**SUPPLIED RECORDS**.

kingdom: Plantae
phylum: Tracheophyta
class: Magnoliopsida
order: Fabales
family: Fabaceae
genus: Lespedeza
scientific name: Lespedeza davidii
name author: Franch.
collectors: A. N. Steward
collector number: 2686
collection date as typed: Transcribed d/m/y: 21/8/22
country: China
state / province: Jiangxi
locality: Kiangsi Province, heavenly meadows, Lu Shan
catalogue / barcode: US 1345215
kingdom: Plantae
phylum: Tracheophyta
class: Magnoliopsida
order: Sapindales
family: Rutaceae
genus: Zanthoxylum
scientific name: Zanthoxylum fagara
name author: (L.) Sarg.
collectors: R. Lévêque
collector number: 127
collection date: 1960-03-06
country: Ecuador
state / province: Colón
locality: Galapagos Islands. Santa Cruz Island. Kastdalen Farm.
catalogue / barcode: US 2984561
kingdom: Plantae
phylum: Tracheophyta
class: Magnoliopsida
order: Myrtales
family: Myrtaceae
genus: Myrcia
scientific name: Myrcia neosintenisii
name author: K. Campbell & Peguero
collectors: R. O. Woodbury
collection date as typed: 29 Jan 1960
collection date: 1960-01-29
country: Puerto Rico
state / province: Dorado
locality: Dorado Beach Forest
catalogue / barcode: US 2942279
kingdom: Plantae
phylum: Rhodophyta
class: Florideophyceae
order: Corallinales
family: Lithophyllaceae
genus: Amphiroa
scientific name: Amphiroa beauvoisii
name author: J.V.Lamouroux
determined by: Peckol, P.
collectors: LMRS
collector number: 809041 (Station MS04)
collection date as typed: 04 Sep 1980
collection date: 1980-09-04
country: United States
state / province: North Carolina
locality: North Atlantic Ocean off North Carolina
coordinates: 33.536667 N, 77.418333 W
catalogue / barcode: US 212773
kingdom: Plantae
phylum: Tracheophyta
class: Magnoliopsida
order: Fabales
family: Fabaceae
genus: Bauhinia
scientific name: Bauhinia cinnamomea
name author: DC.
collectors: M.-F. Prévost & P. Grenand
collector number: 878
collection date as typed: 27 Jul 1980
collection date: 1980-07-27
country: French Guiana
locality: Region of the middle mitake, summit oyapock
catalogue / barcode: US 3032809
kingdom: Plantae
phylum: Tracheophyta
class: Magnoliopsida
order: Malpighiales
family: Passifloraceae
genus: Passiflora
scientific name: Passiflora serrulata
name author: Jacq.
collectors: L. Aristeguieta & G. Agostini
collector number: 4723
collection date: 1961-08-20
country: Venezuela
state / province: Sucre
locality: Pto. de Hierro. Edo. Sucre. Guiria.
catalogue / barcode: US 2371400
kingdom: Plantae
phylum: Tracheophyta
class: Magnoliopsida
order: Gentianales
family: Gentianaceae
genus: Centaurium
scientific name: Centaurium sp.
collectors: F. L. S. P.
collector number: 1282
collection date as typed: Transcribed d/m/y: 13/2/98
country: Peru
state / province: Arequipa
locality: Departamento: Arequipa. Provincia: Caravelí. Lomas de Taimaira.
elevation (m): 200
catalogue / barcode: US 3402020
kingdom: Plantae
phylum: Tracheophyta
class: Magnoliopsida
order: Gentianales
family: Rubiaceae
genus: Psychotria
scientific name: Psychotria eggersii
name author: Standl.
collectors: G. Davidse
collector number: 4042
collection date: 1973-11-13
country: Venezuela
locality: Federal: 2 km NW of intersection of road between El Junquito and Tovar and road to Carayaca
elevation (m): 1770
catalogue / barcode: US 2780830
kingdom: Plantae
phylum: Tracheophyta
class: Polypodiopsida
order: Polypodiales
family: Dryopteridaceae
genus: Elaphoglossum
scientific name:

**WHAT TO WORK ON**. Extract every line from the rows above that contains the word "genus", copying each line in full.

**TASK OUTPUT**.
genus: Lespedeza
genus: Zanthoxylum
genus: Myrcia
genus: Amphiroa
genus: Bauhinia
genus: Passiflora
genus: Centaurium
genus: Psychotria
genus: Elaphoglossum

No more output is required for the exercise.